Although they acknowledge the risk of discrimination, there are still quite a number of LGBTQ-owned businesses popping up throughout the islands.

It is also hard to deny the economic power that is held by the LGBTQ community. In the United States, as mainstream society has shifted in support of this community over the past decade, there has been backlash against individuals, brands and locations that have been deemed homophobic or transphobic.

“I meet a lot of different people, many whom are gay and like to come to a business that is gay-owned,” Kuhlmann said. “The atmosphere here is wonderful.”

Diversity helps local businesses thrive. A number of jewelry stores on Main Street in St. Thomas prominently display rainbow placards on the shop’s doors alongside the brands they carry to let the LGTBQ community know they are welcome and accepted there.

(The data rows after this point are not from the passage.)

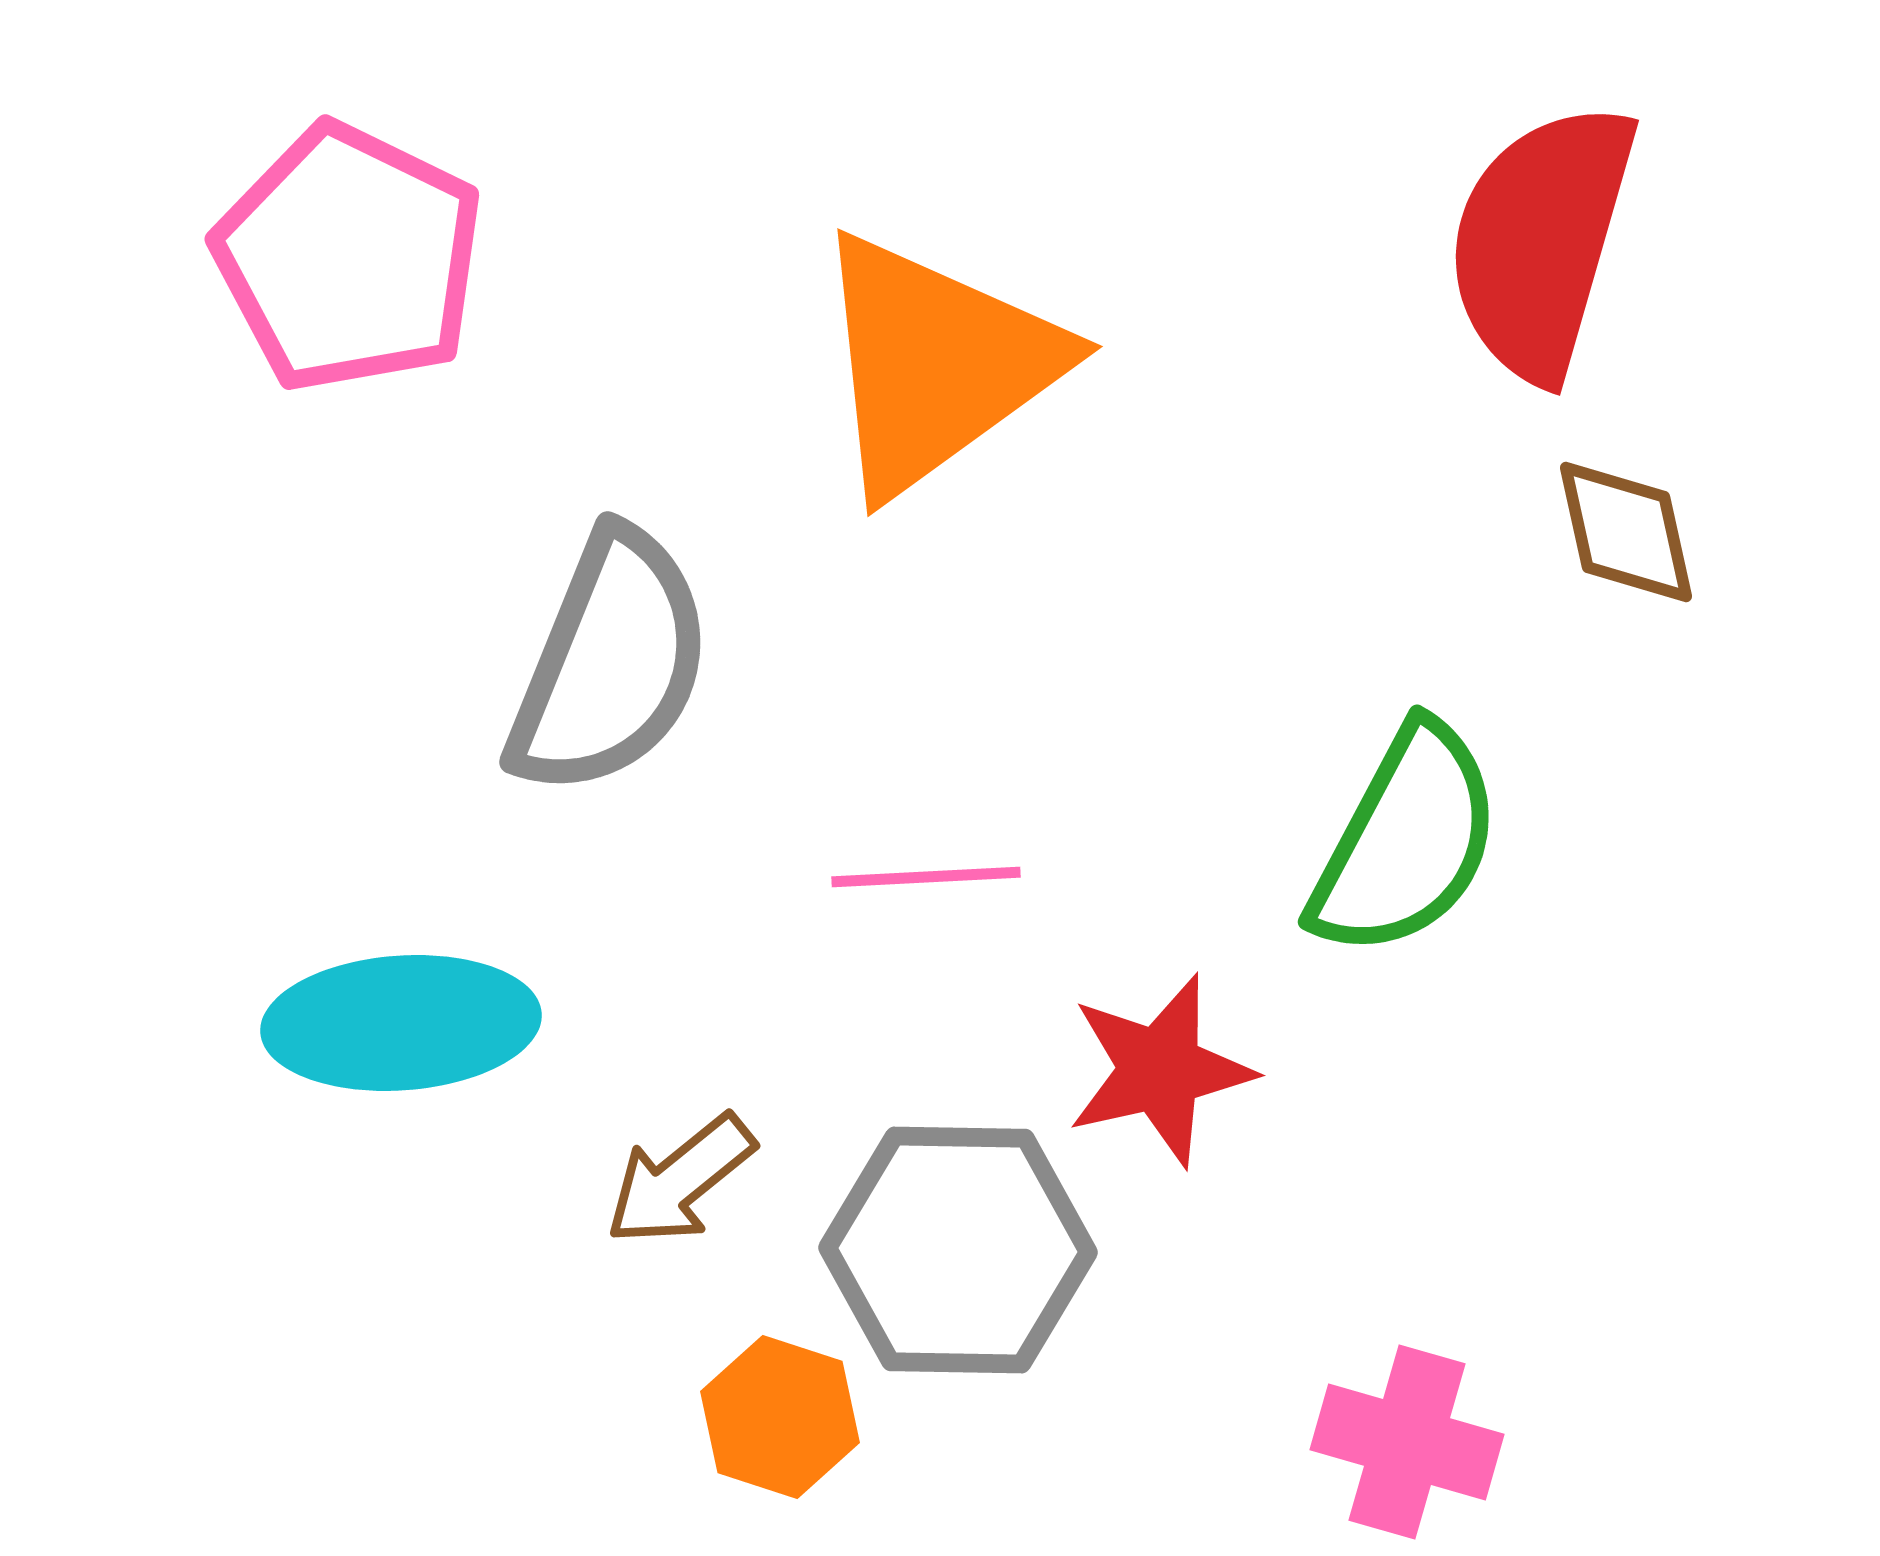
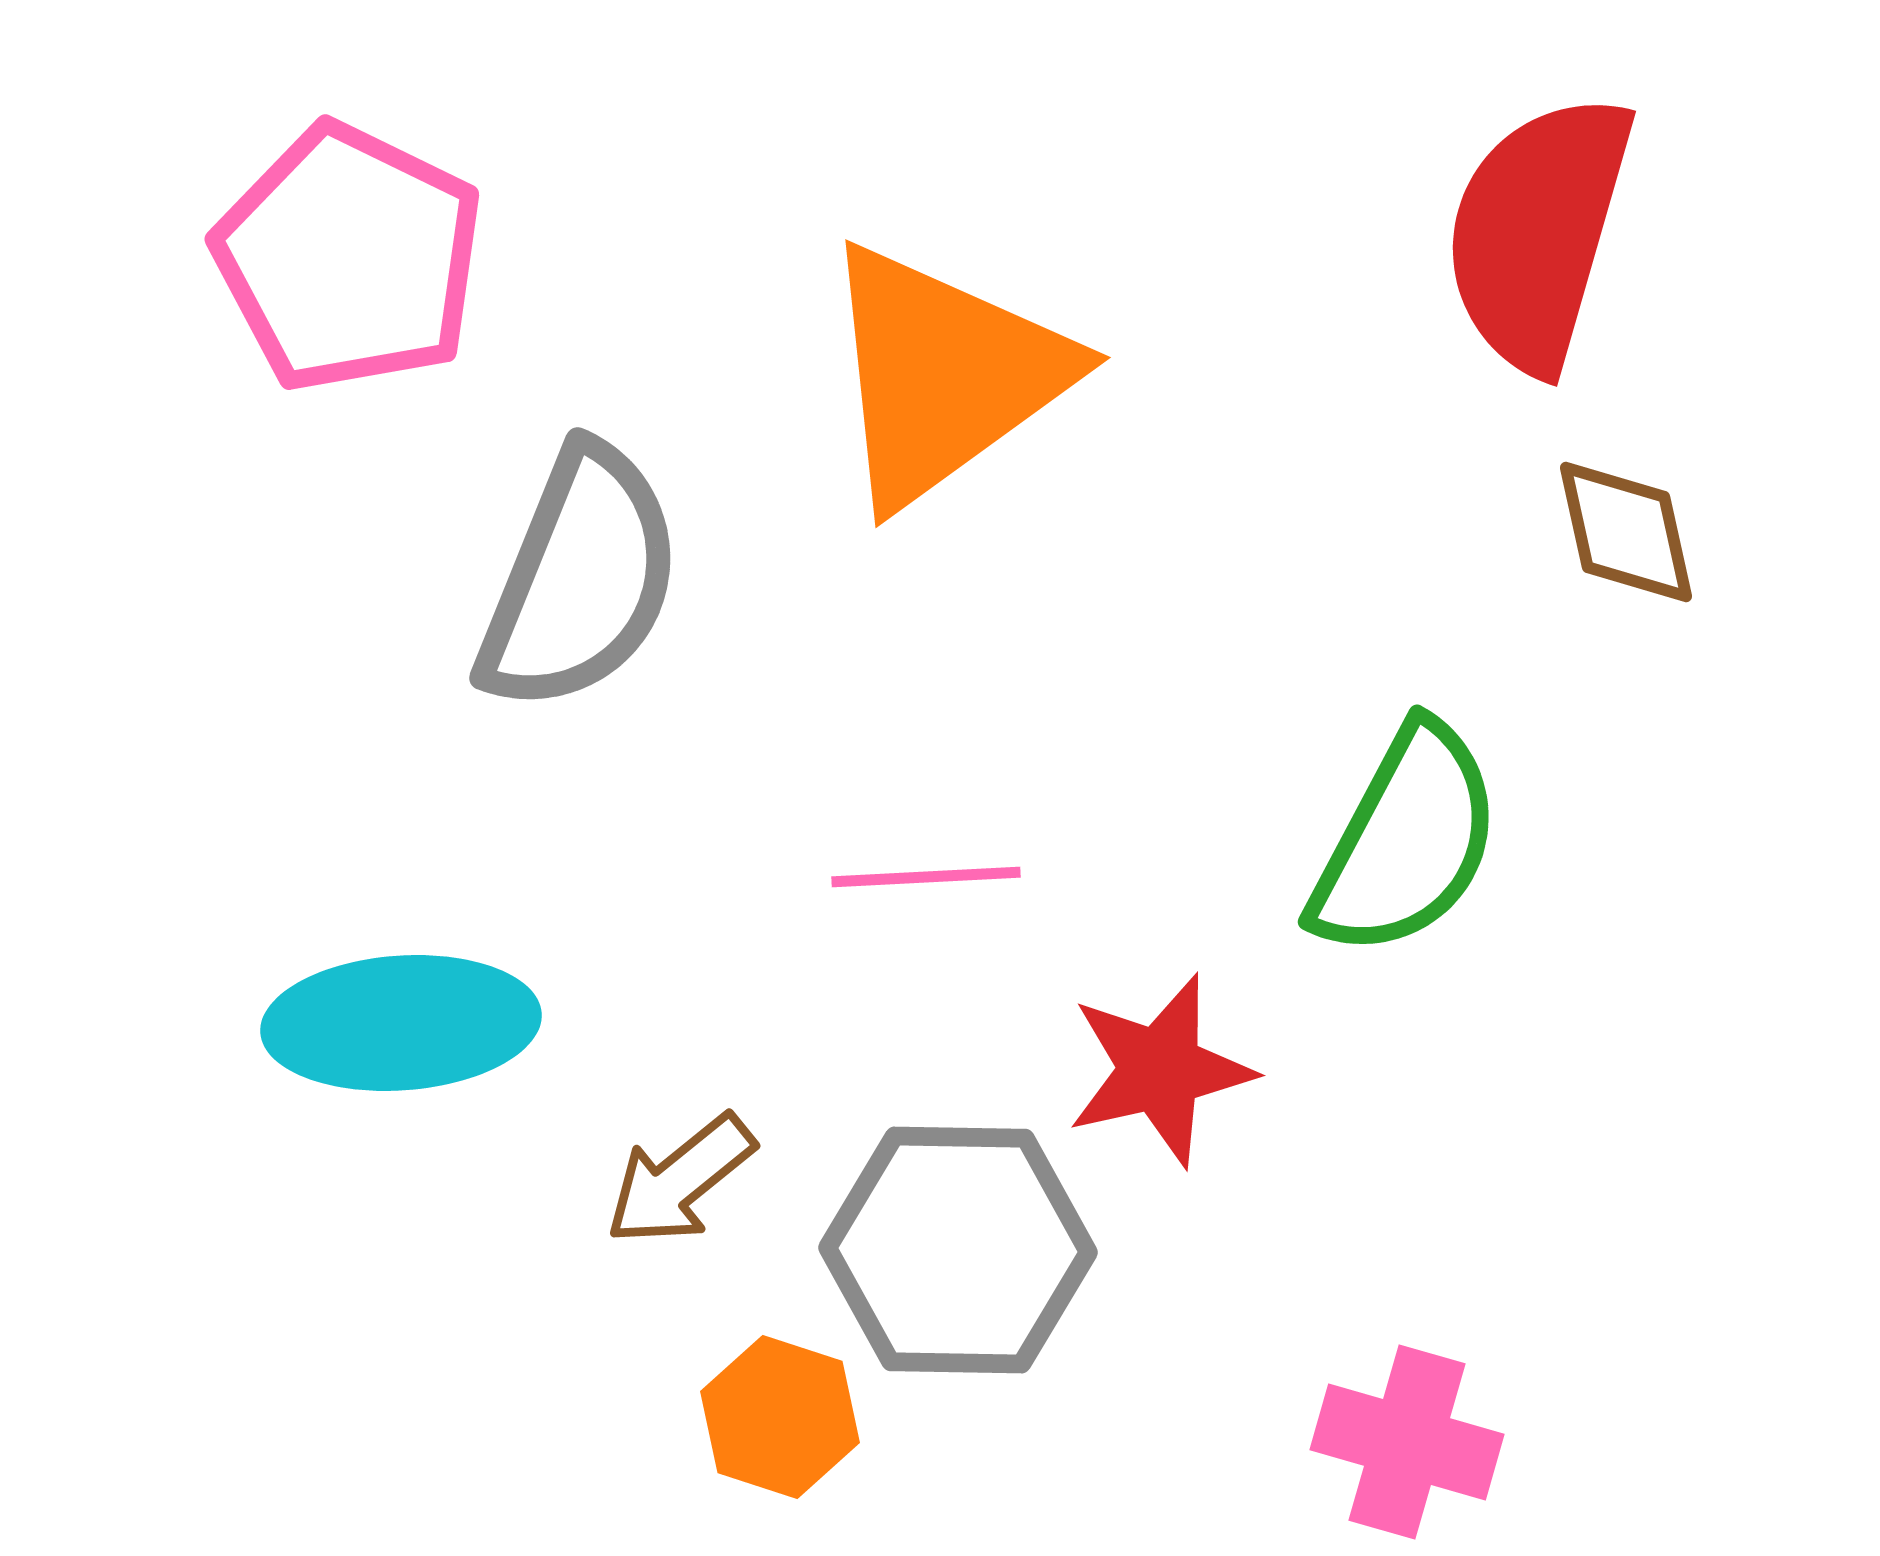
red semicircle: moved 3 px left, 9 px up
orange triangle: moved 8 px right, 11 px down
gray semicircle: moved 30 px left, 84 px up
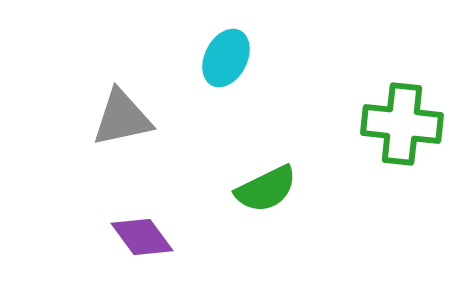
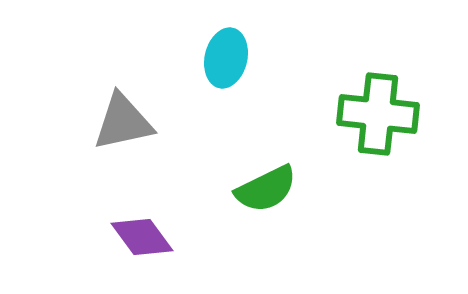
cyan ellipse: rotated 14 degrees counterclockwise
gray triangle: moved 1 px right, 4 px down
green cross: moved 24 px left, 10 px up
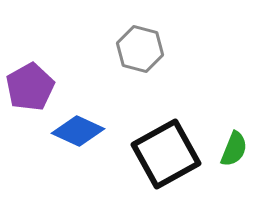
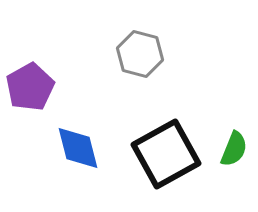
gray hexagon: moved 5 px down
blue diamond: moved 17 px down; rotated 51 degrees clockwise
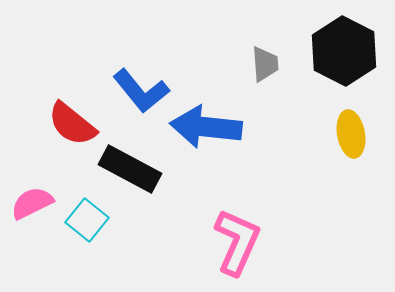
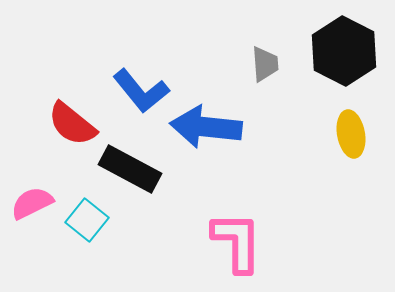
pink L-shape: rotated 24 degrees counterclockwise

There were efforts in 2004 to pass marriage equality in the territory and market it as a way to revive St. Croix’s economy. Pastors and senators alike, however, rallied against the idea, a prime example of how the religious climate of the islands hinders wider acceptance even if being gay friendly makes economic sense. But even with the 2015 legalization of same-sex marriage in the territory, the LGBTQ tourism market seems all but tapped.

Vocal government support of the LGBTQ community would surely have implications on the territory’s tourism. Unfortunately, the widely known personal closets of many highly placed elected officials seem to be the largest structural impediment for cultural progress in the Virgin Islands.

While his birthplace was more open during the 1960s, bisexual Virgin Islands’ boxing champion Emile Griffith had a tumultuous time dealing with his sexuality living and training in New York. Today, Griffith, for whom a St. Thomas baseball park is named, is one of the only prominent Virgin Islanders that has spoken openly about his sexuality.

One of the biggest challenges going forward seems to be the lack of community among LGBTQ Virgin Islanders.

“Unlike other places where people come together if someone gets beat up or if there’s a piece of legislation, it’s really hard to get people out of their little, safe neighborhood, house, life, to get them to stand up … they don’t want to be ostracized,” Callahan said.

While this sentiment is felt by many, others offer a more hopeful outlook towards the future.

“I am disappointed [with the status quo], but you know something – it will come. It’s changing organically,” Strong said.

“People fear what they don’t know,” Bonelli explained, “so I do feel I have an obligation to my family and my community and will continue to educate and inspire.”

Many recognize change will not come overnight. But no matter how small and sleepy, the LGBTQ community of the Virgin Islands will persist.

“I always want to believe in hopeful change,” Lili admitted. “Why not?”